──────── Study material

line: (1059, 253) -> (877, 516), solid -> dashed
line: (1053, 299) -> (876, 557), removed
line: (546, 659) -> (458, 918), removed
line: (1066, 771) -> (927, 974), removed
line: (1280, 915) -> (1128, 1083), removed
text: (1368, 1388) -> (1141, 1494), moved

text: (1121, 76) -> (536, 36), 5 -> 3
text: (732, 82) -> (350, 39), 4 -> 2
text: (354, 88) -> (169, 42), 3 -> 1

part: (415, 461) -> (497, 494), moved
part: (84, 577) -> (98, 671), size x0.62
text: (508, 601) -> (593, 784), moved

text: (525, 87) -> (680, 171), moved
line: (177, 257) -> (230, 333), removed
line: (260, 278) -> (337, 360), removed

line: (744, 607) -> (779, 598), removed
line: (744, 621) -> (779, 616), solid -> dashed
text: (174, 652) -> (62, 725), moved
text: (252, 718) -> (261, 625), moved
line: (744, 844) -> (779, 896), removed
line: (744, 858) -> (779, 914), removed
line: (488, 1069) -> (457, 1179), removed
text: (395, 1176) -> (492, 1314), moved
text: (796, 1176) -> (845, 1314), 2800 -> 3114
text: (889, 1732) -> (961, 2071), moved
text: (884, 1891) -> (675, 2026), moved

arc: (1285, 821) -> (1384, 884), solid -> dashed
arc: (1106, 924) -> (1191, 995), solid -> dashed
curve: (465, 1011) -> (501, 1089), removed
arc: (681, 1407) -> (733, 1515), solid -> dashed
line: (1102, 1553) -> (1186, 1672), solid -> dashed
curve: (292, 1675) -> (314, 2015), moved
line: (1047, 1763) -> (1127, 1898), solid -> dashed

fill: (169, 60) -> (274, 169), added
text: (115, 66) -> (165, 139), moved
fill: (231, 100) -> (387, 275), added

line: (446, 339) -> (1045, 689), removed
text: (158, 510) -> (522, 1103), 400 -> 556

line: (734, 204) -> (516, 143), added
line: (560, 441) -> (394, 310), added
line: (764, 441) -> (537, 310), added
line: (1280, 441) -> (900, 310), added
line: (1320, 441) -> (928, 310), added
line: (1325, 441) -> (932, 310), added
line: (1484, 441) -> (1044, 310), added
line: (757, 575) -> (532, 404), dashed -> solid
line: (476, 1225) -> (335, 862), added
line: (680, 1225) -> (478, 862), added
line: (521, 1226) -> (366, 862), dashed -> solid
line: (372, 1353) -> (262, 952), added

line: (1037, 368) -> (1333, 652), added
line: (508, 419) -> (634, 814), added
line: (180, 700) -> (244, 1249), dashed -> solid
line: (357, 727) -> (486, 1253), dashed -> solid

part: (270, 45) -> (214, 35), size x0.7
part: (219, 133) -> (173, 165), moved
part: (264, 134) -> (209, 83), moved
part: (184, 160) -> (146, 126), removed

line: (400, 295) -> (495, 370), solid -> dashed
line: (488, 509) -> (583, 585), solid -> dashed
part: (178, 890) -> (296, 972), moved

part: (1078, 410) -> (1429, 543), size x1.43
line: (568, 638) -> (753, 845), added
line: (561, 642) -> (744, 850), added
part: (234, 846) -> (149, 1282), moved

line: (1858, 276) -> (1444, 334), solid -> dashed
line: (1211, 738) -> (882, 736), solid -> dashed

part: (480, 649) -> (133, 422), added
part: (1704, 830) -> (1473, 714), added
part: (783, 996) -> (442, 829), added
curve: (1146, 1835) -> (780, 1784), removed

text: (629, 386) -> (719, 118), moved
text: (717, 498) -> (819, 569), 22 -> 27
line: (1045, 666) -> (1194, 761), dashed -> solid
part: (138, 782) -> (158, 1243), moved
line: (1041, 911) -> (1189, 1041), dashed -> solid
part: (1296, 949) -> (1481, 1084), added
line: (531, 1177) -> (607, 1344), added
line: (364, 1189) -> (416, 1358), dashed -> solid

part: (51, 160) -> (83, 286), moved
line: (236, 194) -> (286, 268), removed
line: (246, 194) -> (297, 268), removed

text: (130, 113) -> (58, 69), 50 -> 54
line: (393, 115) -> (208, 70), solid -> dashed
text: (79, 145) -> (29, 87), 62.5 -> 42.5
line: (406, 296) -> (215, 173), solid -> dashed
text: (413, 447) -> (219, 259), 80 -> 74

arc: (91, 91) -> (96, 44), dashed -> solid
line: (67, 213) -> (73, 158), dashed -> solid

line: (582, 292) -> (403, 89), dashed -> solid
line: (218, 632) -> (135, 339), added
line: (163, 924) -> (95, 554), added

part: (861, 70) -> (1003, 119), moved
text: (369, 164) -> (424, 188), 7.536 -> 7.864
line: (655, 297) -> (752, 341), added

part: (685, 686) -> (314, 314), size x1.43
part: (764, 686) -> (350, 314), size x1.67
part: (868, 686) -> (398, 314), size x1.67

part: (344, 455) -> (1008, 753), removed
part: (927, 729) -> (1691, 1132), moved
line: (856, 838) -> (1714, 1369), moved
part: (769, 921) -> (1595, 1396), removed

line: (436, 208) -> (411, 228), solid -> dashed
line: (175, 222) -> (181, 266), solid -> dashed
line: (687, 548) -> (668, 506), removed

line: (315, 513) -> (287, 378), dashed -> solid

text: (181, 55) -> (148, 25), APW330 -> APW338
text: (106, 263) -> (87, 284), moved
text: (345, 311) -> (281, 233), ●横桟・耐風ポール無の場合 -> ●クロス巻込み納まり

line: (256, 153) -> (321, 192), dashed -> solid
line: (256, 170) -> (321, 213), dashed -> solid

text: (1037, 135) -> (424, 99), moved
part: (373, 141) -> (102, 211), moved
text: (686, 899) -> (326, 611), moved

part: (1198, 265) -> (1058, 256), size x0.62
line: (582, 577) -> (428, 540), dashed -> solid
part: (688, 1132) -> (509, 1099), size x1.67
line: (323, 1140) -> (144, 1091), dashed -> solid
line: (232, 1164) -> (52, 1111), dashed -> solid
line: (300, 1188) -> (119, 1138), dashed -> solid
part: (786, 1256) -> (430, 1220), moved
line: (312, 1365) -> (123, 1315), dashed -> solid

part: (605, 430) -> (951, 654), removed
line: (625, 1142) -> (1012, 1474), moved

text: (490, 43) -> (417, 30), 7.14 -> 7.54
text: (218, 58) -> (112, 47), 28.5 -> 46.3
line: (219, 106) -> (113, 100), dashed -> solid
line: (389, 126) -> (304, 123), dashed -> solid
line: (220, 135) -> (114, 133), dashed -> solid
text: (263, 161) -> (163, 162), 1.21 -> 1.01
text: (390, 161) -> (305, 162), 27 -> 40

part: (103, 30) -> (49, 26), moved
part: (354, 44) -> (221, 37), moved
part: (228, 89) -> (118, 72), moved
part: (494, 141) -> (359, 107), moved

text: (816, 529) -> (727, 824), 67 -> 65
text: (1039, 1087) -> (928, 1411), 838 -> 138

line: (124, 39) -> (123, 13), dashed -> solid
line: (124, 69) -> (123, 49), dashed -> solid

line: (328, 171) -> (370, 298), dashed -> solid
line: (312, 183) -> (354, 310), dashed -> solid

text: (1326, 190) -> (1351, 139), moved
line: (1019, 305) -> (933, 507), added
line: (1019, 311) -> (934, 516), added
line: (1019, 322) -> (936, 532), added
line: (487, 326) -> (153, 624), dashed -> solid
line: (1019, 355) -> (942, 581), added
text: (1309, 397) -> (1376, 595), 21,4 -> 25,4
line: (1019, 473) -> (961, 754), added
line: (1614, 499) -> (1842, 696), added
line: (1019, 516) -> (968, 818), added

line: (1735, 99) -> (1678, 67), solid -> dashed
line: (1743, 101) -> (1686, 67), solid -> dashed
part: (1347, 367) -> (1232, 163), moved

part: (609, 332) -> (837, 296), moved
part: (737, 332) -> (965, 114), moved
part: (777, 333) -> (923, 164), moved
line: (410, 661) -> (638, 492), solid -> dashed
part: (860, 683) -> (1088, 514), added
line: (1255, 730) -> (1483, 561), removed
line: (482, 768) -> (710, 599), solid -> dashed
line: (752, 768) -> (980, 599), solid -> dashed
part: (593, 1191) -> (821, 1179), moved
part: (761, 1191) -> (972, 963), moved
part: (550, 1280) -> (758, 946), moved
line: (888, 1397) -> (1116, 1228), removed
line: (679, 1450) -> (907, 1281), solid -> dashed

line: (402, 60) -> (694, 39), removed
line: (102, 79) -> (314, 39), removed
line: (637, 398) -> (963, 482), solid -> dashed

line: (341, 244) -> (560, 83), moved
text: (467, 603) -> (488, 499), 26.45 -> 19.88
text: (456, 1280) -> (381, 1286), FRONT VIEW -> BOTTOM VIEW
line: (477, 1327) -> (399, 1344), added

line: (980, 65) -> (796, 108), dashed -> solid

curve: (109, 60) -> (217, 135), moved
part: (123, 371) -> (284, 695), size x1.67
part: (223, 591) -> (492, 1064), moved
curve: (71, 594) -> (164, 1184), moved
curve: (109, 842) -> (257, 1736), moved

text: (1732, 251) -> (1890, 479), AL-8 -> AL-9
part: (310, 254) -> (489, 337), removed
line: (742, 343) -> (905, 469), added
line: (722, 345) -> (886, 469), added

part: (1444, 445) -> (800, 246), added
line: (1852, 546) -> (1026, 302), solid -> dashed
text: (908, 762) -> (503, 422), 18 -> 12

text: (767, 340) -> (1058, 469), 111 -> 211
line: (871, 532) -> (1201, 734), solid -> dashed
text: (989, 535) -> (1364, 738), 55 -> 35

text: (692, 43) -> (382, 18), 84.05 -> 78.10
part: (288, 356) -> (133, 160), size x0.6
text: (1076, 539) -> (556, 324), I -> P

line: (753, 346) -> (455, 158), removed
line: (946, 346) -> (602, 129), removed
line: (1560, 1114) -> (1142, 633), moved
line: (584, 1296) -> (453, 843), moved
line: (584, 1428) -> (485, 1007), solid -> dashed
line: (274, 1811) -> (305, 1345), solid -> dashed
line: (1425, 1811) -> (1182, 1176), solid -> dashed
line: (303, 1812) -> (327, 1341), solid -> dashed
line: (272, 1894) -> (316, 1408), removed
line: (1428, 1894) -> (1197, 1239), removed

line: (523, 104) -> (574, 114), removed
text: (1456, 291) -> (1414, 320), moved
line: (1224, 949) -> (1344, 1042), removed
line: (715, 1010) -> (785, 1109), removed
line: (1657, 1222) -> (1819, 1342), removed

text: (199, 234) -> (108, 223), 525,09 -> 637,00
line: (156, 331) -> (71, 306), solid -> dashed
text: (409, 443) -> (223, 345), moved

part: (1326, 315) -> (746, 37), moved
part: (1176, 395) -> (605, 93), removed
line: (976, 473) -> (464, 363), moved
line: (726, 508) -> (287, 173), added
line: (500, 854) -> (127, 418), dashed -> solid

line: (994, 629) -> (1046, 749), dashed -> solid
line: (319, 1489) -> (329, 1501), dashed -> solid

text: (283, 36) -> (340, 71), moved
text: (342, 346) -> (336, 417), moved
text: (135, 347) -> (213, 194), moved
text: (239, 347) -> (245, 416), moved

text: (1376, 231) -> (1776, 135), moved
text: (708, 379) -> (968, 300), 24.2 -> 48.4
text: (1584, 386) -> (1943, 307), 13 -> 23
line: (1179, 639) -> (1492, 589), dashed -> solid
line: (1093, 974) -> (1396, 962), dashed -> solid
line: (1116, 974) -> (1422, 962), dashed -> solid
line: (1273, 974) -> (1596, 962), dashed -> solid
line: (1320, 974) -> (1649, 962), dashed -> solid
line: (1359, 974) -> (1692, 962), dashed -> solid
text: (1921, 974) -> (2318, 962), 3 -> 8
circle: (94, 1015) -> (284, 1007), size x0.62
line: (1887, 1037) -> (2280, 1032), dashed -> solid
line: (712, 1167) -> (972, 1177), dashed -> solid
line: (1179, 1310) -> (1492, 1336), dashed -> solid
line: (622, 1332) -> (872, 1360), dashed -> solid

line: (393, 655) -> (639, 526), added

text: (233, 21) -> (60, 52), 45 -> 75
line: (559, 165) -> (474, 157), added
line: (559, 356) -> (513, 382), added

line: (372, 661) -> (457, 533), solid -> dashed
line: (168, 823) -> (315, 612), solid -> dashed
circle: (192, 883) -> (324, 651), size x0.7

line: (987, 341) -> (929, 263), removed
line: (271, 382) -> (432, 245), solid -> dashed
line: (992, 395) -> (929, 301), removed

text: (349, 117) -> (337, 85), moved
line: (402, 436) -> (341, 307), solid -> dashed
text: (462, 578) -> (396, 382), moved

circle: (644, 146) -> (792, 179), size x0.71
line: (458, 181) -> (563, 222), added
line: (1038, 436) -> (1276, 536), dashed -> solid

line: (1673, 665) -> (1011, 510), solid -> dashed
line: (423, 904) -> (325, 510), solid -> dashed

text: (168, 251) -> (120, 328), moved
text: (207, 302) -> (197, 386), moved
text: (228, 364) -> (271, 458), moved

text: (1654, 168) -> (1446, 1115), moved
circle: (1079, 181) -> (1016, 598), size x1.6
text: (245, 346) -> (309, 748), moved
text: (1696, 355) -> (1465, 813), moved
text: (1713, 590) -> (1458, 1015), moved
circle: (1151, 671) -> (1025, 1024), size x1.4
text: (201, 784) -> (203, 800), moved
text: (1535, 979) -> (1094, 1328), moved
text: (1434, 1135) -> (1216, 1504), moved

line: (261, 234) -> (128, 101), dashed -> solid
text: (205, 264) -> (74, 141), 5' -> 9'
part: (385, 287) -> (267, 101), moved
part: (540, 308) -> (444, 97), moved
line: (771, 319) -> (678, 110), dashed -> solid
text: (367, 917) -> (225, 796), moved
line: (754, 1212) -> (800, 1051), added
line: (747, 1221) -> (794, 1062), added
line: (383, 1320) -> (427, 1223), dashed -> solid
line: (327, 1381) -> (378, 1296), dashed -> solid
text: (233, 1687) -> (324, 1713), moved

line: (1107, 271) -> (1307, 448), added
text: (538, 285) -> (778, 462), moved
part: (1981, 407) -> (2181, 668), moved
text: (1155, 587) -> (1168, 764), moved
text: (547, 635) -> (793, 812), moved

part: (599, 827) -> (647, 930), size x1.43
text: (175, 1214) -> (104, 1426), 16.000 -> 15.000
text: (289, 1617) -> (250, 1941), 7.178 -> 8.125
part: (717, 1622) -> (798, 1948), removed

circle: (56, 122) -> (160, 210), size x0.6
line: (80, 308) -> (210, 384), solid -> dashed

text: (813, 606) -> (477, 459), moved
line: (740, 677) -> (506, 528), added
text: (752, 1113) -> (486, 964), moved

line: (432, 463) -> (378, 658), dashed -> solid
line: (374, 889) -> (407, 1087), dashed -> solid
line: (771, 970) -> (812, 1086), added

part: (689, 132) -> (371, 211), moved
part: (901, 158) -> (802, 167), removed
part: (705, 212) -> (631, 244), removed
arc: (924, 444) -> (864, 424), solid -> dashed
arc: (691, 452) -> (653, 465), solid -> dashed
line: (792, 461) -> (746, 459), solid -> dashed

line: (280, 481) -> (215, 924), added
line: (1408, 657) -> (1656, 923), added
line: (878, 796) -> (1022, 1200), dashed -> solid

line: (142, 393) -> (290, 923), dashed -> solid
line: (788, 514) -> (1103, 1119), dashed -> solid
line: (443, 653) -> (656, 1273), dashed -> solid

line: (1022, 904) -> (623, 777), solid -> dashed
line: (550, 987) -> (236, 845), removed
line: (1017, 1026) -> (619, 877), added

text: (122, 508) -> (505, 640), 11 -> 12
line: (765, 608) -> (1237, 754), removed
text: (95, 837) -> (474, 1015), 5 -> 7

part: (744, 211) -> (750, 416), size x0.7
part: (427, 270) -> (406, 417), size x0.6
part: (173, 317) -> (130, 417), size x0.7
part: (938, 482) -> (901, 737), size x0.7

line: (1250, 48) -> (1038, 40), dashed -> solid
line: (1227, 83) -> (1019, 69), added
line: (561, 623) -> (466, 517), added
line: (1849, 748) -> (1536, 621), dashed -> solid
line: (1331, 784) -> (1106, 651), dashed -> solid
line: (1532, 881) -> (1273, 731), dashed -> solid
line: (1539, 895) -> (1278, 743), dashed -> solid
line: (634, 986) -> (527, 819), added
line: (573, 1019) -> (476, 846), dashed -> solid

────────────────

■ Task item
Only the lines from the top of the data through the line that contains "text: (1368, 1388) -> (1141, 1494), moved" should be quoted, exactly as they stand.

■ Solution below
line: (1059, 253) -> (877, 516), solid -> dashed
line: (1053, 299) -> (876, 557), removed
line: (546, 659) -> (458, 918), removed
line: (1066, 771) -> (927, 974), removed
line: (1280, 915) -> (1128, 1083), removed
text: (1368, 1388) -> (1141, 1494), moved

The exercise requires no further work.